*Provided records*:
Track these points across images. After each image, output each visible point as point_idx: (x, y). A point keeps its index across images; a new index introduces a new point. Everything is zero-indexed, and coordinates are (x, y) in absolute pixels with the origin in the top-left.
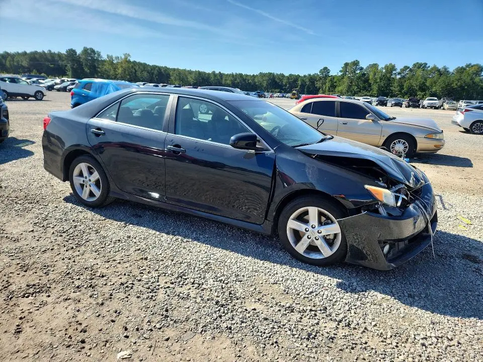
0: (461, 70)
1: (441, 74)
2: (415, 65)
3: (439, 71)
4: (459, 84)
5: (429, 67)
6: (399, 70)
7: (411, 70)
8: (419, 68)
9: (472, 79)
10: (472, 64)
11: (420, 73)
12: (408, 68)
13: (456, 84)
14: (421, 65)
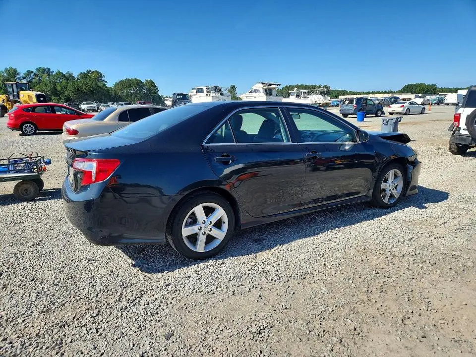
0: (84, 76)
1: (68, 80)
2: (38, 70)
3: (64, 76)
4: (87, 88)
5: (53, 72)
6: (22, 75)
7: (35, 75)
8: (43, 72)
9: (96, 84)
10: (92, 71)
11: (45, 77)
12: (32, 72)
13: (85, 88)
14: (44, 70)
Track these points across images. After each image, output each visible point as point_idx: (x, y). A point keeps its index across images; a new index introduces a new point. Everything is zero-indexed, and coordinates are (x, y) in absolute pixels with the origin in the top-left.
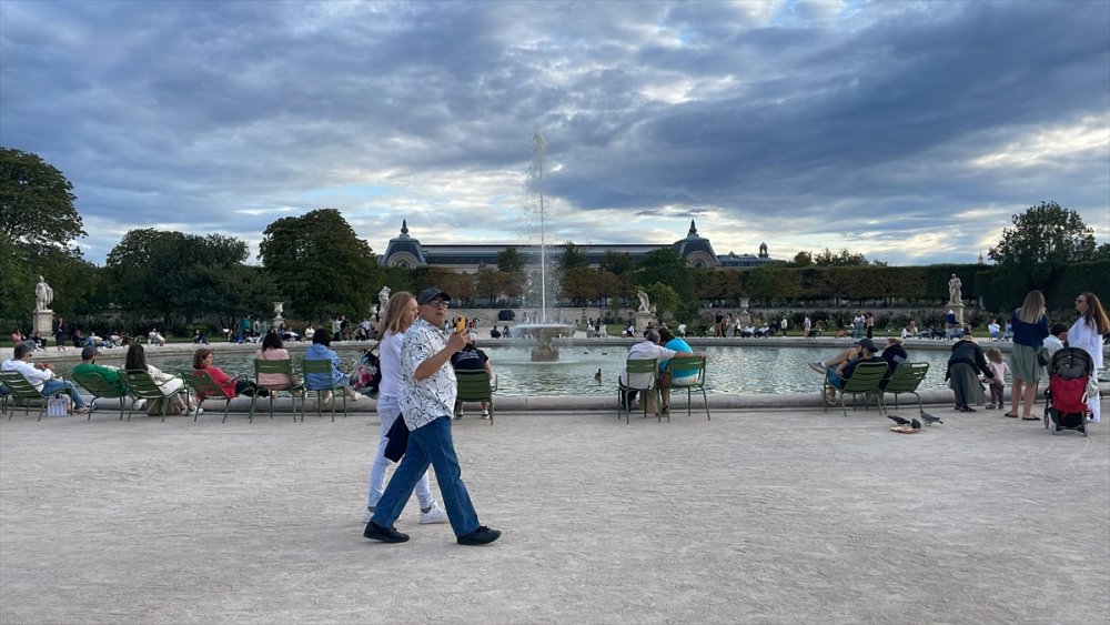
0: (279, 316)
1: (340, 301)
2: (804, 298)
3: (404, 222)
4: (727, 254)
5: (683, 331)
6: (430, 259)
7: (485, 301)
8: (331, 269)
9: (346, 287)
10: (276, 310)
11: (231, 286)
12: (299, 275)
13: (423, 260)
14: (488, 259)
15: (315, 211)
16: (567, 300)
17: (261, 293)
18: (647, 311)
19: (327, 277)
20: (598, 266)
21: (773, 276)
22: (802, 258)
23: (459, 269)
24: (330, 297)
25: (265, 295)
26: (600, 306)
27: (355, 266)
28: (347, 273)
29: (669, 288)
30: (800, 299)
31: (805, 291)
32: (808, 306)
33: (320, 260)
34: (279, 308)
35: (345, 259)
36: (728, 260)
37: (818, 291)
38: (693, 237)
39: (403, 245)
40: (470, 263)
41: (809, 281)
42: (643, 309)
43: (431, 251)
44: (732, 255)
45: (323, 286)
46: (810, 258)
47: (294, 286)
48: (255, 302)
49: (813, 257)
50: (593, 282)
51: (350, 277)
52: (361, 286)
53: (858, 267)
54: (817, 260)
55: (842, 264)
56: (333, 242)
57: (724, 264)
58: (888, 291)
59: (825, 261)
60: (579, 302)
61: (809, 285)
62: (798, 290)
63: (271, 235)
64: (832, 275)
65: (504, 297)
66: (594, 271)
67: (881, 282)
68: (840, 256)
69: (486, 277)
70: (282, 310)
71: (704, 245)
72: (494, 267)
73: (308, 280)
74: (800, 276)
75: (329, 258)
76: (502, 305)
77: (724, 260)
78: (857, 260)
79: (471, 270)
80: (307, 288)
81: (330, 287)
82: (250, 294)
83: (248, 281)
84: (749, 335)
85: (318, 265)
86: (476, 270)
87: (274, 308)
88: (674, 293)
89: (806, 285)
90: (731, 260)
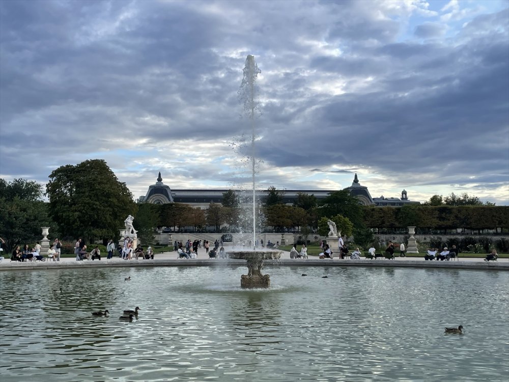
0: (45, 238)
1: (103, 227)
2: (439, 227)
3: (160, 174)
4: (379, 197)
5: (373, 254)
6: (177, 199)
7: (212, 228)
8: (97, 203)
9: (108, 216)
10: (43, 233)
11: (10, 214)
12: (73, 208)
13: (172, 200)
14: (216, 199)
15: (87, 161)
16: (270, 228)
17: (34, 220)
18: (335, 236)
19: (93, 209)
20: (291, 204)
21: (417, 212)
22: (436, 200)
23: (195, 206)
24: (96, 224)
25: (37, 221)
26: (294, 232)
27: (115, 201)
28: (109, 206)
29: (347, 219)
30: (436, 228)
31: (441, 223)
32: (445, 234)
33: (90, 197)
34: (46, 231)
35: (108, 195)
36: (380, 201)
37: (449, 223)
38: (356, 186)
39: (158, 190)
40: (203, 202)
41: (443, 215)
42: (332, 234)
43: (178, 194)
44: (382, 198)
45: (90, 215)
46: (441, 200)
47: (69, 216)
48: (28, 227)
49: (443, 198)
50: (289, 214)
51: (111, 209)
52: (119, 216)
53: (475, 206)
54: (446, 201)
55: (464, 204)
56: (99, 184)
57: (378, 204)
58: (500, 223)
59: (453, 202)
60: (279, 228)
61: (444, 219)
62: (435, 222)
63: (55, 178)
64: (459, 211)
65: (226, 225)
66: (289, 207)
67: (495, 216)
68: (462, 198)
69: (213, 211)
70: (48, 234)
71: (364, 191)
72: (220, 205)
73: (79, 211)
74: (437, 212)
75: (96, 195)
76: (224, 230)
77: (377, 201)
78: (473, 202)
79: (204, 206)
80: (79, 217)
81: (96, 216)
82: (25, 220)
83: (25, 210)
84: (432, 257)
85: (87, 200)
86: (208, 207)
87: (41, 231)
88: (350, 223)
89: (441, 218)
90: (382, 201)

*Try it*: Please extract all the items above word for word, and leave the pictures out of your answer.

*Written response*:
Track these points across images. After each image, output each visible point as point_idx: (x, y). A point keeps its index across images; a new index introduces a new point. Everything is zero-indexed, and coordinates are (x, y) in absolute pixels with the origin in the top-left.
0: (461, 70)
1: (441, 74)
2: (415, 65)
3: (439, 71)
4: (459, 84)
5: (429, 67)
6: (399, 70)
7: (411, 70)
8: (419, 68)
9: (472, 79)
10: (472, 64)
11: (420, 73)
12: (408, 68)
13: (456, 84)
14: (421, 65)
0: (84, 76)
1: (68, 80)
2: (38, 70)
3: (64, 76)
4: (87, 88)
5: (53, 72)
6: (22, 75)
7: (35, 75)
8: (43, 72)
9: (96, 84)
10: (92, 71)
11: (45, 77)
12: (32, 72)
13: (85, 88)
14: (44, 70)
Track these points across images. After each image, output each visible point as point_idx: (x, y). A point keeps its index across images; a new index introduces a new point. Everything is zero-indexed, and coordinates are (x, y) in absolute pixels with the origin in the top-left.
0: (279, 316)
1: (340, 301)
2: (804, 298)
3: (404, 222)
4: (727, 254)
5: (683, 331)
6: (430, 259)
7: (485, 301)
8: (331, 269)
9: (346, 287)
10: (276, 310)
11: (231, 286)
12: (299, 275)
13: (423, 260)
14: (488, 259)
15: (315, 211)
16: (567, 300)
17: (261, 293)
18: (647, 311)
19: (327, 277)
20: (598, 266)
21: (773, 276)
22: (802, 258)
23: (459, 269)
24: (330, 297)
25: (265, 295)
26: (600, 306)
27: (355, 266)
28: (347, 273)
29: (669, 288)
30: (800, 299)
31: (805, 291)
32: (808, 306)
33: (320, 260)
34: (279, 308)
35: (345, 259)
36: (728, 260)
37: (818, 291)
38: (693, 237)
39: (403, 245)
40: (470, 263)
41: (809, 281)
42: (643, 309)
43: (431, 251)
44: (732, 255)
45: (323, 286)
46: (810, 258)
47: (294, 286)
48: (255, 302)
49: (813, 257)
50: (593, 282)
51: (350, 277)
52: (361, 286)
53: (858, 267)
54: (817, 260)
55: (842, 264)
56: (333, 242)
57: (724, 264)
58: (888, 291)
59: (825, 261)
60: (579, 302)
61: (809, 285)
62: (798, 290)
63: (271, 235)
64: (832, 275)
65: (504, 297)
66: (594, 271)
67: (881, 282)
68: (840, 256)
69: (486, 277)
70: (282, 310)
71: (704, 245)
72: (494, 267)
73: (308, 280)
74: (800, 276)
75: (329, 258)
76: (502, 305)
77: (724, 260)
78: (857, 260)
79: (471, 270)
80: (307, 288)
81: (330, 287)
82: (250, 294)
83: (248, 281)
84: (749, 335)
85: (318, 265)
86: (476, 270)
87: (274, 308)
88: (674, 293)
89: (806, 285)
90: (731, 260)
0: (45, 238)
1: (103, 227)
2: (439, 227)
3: (160, 174)
4: (379, 197)
5: (373, 254)
6: (177, 199)
7: (212, 228)
8: (97, 203)
9: (108, 216)
10: (43, 233)
11: (10, 214)
12: (73, 208)
13: (172, 200)
14: (216, 199)
15: (87, 161)
16: (270, 228)
17: (34, 220)
18: (335, 236)
19: (93, 209)
20: (291, 204)
21: (417, 212)
22: (436, 200)
23: (195, 206)
24: (96, 224)
25: (37, 221)
26: (294, 232)
27: (115, 201)
28: (109, 206)
29: (347, 219)
30: (436, 228)
31: (441, 223)
32: (445, 234)
33: (90, 197)
34: (46, 231)
35: (108, 195)
36: (380, 201)
37: (449, 223)
38: (356, 186)
39: (158, 190)
40: (203, 202)
41: (443, 215)
42: (332, 234)
43: (178, 194)
44: (382, 198)
45: (90, 215)
46: (441, 200)
47: (69, 216)
48: (28, 227)
49: (443, 198)
50: (289, 214)
51: (111, 209)
52: (119, 216)
53: (475, 206)
54: (446, 201)
55: (464, 204)
56: (99, 184)
57: (378, 204)
58: (500, 223)
59: (453, 202)
60: (279, 228)
61: (444, 219)
62: (435, 222)
63: (55, 178)
64: (459, 211)
65: (226, 225)
66: (289, 207)
67: (495, 216)
68: (462, 198)
69: (213, 211)
70: (48, 234)
71: (364, 191)
72: (220, 205)
73: (79, 211)
74: (437, 212)
75: (96, 195)
76: (224, 230)
77: (377, 201)
78: (473, 202)
79: (204, 206)
80: (79, 217)
81: (96, 216)
82: (25, 220)
83: (25, 210)
84: (432, 257)
85: (87, 200)
86: (208, 207)
87: (41, 231)
88: (350, 223)
89: (441, 218)
90: (382, 201)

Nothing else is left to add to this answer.